[Collected data entries]

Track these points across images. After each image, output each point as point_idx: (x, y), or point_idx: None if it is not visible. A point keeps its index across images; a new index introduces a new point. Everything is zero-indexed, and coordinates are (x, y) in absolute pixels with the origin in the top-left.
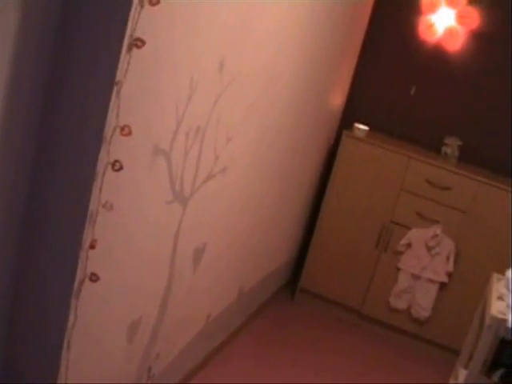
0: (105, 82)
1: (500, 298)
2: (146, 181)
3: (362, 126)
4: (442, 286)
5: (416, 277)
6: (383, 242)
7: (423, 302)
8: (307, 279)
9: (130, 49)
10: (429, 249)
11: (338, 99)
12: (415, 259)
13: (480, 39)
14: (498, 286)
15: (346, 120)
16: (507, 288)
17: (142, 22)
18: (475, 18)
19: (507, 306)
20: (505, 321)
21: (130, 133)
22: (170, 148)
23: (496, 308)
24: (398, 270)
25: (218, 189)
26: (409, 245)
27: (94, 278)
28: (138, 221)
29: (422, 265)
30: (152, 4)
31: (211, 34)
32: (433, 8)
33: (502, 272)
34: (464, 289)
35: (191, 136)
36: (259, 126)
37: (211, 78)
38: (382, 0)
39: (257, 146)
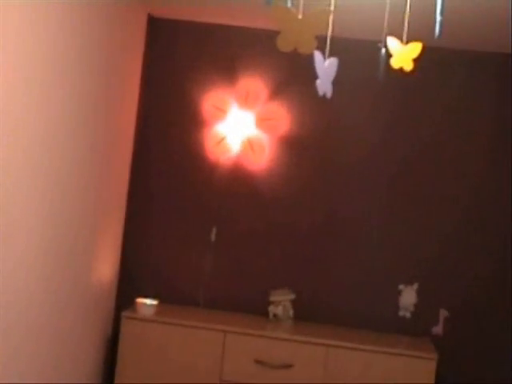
0: None
1: None
2: None
3: (148, 301)
4: None
5: None
6: None
7: None
8: None
9: None
10: None
11: (106, 270)
12: None
13: (292, 147)
14: None
15: (125, 296)
16: None
17: None
18: (282, 119)
19: None
20: None
21: None
22: None
23: None
24: None
25: None
26: None
27: None
28: None
29: None
30: None
31: None
32: (220, 114)
33: None
34: None
35: None
36: None
37: None
38: (147, 116)
39: None
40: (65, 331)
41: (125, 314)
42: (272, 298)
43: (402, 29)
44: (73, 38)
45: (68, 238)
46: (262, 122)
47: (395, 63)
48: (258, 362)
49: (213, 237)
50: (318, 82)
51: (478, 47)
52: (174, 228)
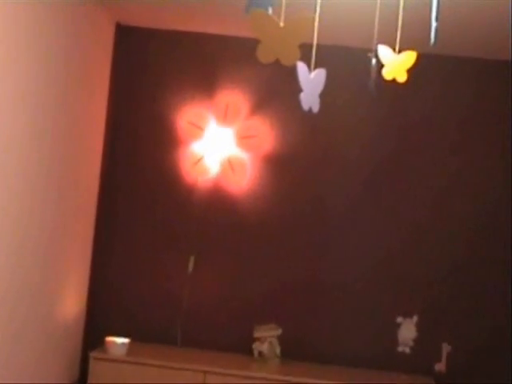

→ **ABOUT THIS EXERCISE**: Write every record out again exactly, omitting the pictures they hold.

→ **OUTPUT OF THE EXERCISE**:
Track these points across images. After each image, output each point as point_idx: (x, y), or point_idx: None if it is not visible. A point keeps its index across images; a new index introduces a new point. Everything is zero-indexed, and coordinates are (x, y) in absolute pixels with the origin in the top-left.
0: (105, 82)
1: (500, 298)
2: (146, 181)
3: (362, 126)
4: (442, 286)
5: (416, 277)
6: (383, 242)
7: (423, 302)
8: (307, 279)
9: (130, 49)
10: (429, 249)
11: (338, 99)
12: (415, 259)
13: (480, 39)
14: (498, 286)
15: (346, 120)
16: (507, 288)
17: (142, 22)
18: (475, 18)
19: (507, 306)
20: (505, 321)
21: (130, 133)
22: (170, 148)
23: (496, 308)
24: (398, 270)
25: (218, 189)
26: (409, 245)
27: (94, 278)
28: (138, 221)
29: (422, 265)
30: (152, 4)
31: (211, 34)
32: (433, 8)
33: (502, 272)
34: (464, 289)
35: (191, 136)
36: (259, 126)
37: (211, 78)
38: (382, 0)
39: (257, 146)
0: None
1: None
2: None
3: (148, 301)
4: None
5: None
6: None
7: None
8: None
9: None
10: None
11: (106, 270)
12: None
13: (292, 147)
14: None
15: (125, 296)
16: None
17: None
18: (282, 119)
19: None
20: None
21: None
22: None
23: None
24: None
25: None
26: None
27: None
28: None
29: None
30: None
31: None
32: (220, 114)
33: None
34: None
35: None
36: None
37: None
38: (147, 116)
39: None
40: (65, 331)
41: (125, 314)
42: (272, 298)
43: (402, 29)
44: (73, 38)
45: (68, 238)
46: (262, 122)
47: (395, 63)
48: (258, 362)
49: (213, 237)
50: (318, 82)
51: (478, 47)
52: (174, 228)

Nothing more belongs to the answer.